▶ HOW TO COMPLETE THIS TASK: Beginning with the top line of the listing below, give again every line up to and including the line with "I. Level of Difficulty"; pictures do not belong in the copy.

▶ GIVEN ENTRIES:
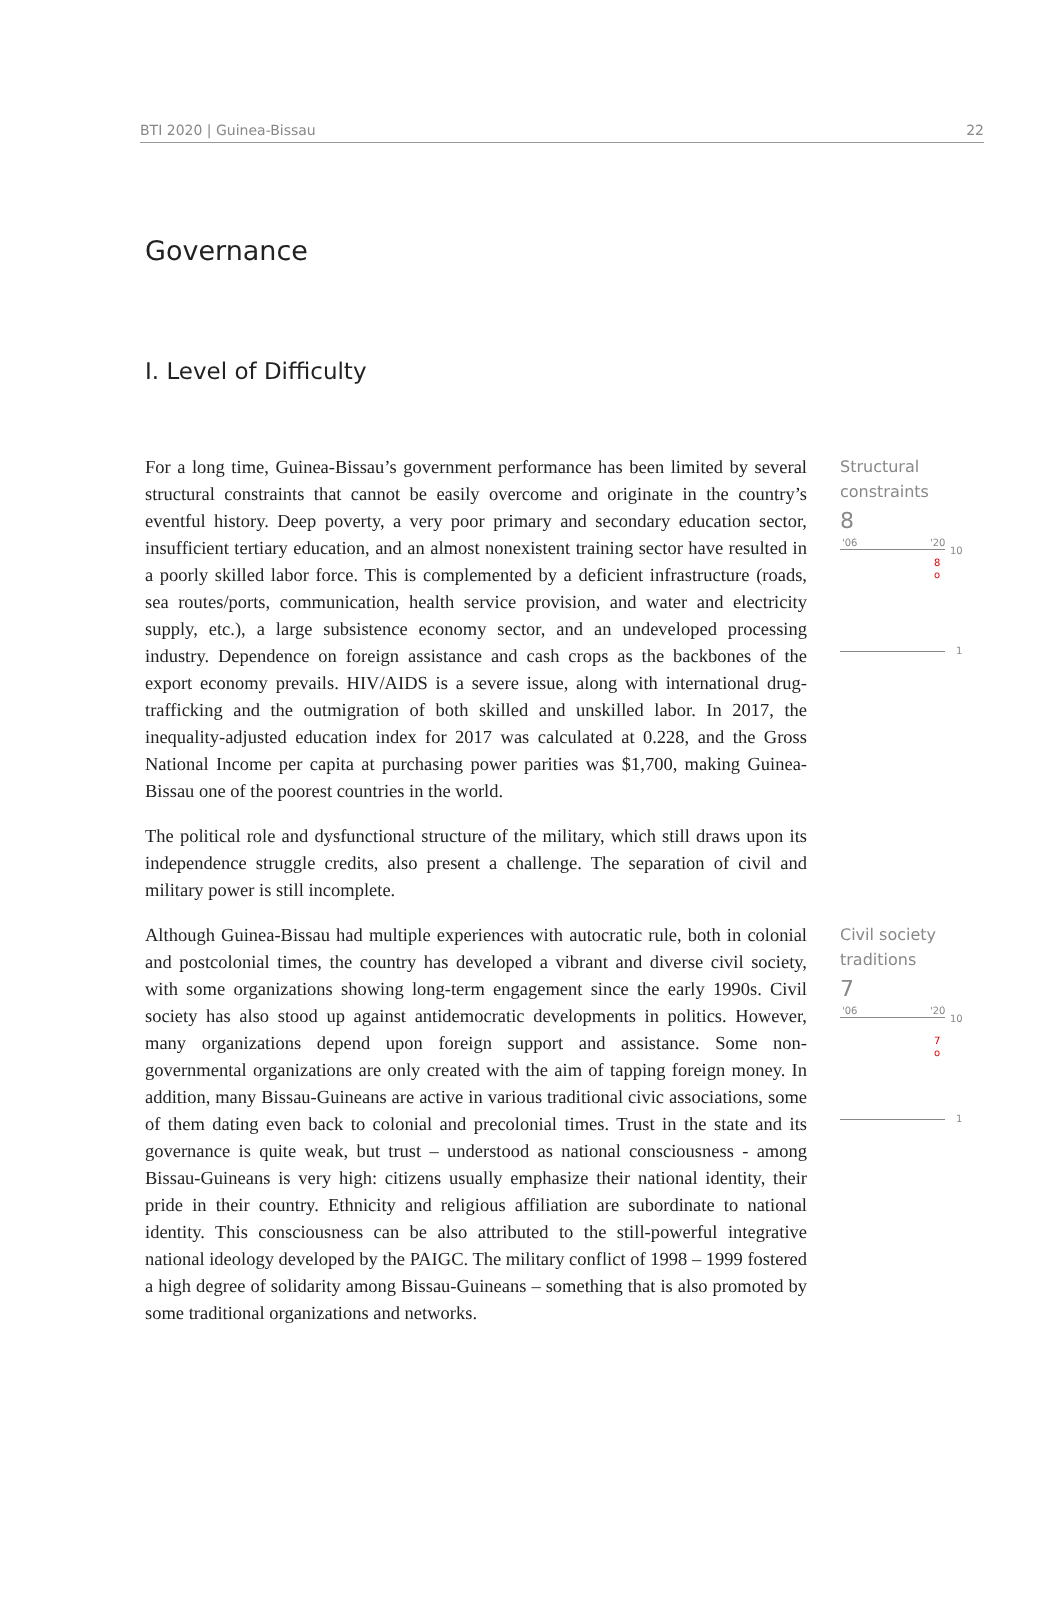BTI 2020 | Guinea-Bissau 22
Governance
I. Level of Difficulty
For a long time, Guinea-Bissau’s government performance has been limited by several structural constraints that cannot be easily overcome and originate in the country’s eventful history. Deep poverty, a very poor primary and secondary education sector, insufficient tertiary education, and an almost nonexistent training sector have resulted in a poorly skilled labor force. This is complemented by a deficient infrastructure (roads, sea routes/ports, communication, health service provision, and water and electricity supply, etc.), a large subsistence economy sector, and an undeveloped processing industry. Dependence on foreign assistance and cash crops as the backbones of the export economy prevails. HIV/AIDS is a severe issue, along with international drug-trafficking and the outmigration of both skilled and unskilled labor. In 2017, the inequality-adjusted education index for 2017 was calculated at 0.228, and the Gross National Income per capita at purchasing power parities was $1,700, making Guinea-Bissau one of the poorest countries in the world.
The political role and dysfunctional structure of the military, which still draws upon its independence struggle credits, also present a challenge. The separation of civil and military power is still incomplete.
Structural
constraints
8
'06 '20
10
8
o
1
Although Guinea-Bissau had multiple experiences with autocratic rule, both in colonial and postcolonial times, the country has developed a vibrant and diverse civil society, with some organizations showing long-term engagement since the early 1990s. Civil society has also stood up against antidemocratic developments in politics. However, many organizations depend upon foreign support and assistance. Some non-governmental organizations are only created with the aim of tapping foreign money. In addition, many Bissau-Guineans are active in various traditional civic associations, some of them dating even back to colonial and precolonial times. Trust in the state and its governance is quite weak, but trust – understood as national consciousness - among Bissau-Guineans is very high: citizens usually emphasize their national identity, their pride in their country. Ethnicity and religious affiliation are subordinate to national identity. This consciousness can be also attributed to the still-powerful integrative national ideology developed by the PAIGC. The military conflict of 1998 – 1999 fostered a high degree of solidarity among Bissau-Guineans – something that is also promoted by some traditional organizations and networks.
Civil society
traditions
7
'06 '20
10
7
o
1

▶ RESPONSE:
BTI 2020 | Guinea-Bissau 22
Governance
I. Level of Difficulty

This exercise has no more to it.